Hadits ini adalah hadits yang lemah. Dalam sanadnya ada rawi yang bernama ‘Abdullah bin Muhammad bin Abil Asy’ats.

Imam adz-Dzahabi berkata tentangnya, “Dia meriwayatkan hadits yang mungkar, aku tidak mengenalnya.”[1] Ucapan beliau ini dibenarkan oleh Imam Ibnu Hajar.[2]

Imam al-‘Iraqi dan Imam Ibnu Rajab mengisyaratkan kelemahan hadits ini. Beliau t berkata, “Dalam sanadnya ada rawi yang tidak dikenal.”[3]

Hadits ini juga dinyatakan lemah oleh Imam al-Haitsami[4] , al-Munawi[5] dan Syaikh al-Albani[6] .

Hadits yang semakna juga diriwatkan dari ‘Ali bin Abi Thâlib Radhiyallahu anhu dari Rasûlullâh Shallallahu ‘alaihi wa sallam dengan lafazh, “Janji seorang mukmin adalah utang”. Hadits ini dikeluarkan oleh Imam ad-Dailami dalam Musnadul Firdaus[7] .

Hadits ini diisyaratkan kelemahannya oleh Imam al-Munawi. Beliau berkata, “Dalam sanadnya ada (rawi yang bernama) Darim bin Qubaishah, (Imam) adz-Dzahabi berkata (tentangnya): Dia tidak dikenal.”[8]

KESIMPULANNYA :
Hadits ini adalah hadits lemah sehingga tidak boleh dinisbatkan kepada Rasûlullâh Shallallahu ‘alaihi wa sallam dan tidak boleh dijadikan sebagai argumentasi untuk menetapkan bahwa kedudukan janji dalam Islam itu sama seperti utang.

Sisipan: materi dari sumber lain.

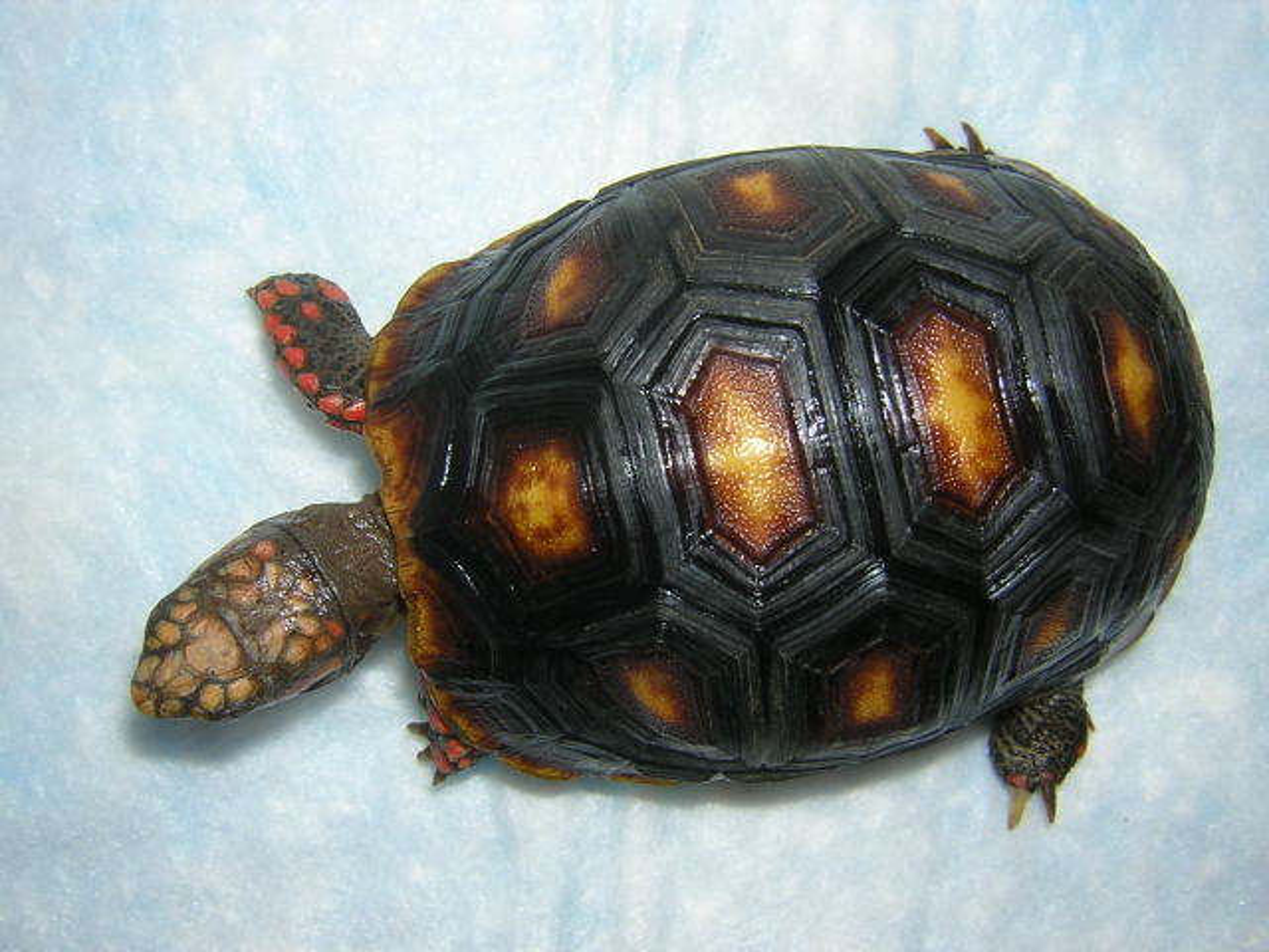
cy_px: 476
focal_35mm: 36
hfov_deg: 51.4
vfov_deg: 39.7
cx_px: 634
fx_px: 1320
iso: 100
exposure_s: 1/60.1
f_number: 5.2
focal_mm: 4.7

Cukuplah ayat-ayat al-Qur-an dan hadits-hadits yang shahih dari Rasûlullâh Shallallahu ‘alaihi wa sallam menjadi sandaran dan argumentasi tentang kewajiban menepati janji dan haramnya mengingkarinya.

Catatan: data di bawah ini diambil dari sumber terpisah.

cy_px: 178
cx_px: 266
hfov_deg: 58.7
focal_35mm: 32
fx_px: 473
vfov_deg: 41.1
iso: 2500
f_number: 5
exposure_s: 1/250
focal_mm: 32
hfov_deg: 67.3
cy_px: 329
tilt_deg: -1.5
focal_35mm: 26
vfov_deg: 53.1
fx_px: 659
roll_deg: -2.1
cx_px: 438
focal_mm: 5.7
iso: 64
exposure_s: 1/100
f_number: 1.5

Diantaranya, firman Allâh Azza wa Jalla :

وَأَوْفُوا بِالْعَهْدِ ۖ إِنَّ الْعَهْدَ كَانَ مَسْئُولًا

Dan penuhilah janji. Sesungguhnya janji itu pasti diminta pertanggungan jawabnya [al-Isrâ’/17:34]

Juga sabda Rasûlullâh Shallallahu ‘alaihi wa sallam :

آيَةُ الْمُنَافِقِ ثَلَاثٌ إِذَا حَدَّثَ كَذَبَ وَإِذَا وَعَدَ أَخْلَفَ وَإِذَا اؤْتُمِنَ خَانَ

Tanda-tanda orang munafik ada tiga; kalau berbicara dia berdusta, kalau berjanji dia ingkar, dan kalau diberi amanah (kepercayaan) dia berkhianat.[9]

[Disalin dari majalah As-Sunnah Edisi 06/Tahun XVII/1435H/2014M]
_______
Footnote
[1]. Kitab Mîzânul I’tidâl (2/490).
[2]. Dalam kitab Lisânul Mîzân (3/337).
[3]. Kitab Takhrîju Ahâdîtsi Ihyâ-i ‘Ulûmiddîn (2/154) dan Jâmi’ul ‘Ulûmi wal Hikam (1/431).
[4]. Dalam kitab Majma’uz Zawâid (4/295).
[5]. Dalam kitab Faidhul Qadîr (4/377).
[6]. Dalam kitab Dha’îful Jâmi’ish Shagîr (no. 3853 dan 3854).
[7]. Dinukil oleh Imam al-Munawi dalam kitab Faidhul Qadîr (4/308).
[8]. Ibid.
[9]. HSR al-Bukhâri (no. 33) dan Muslim (no. 59).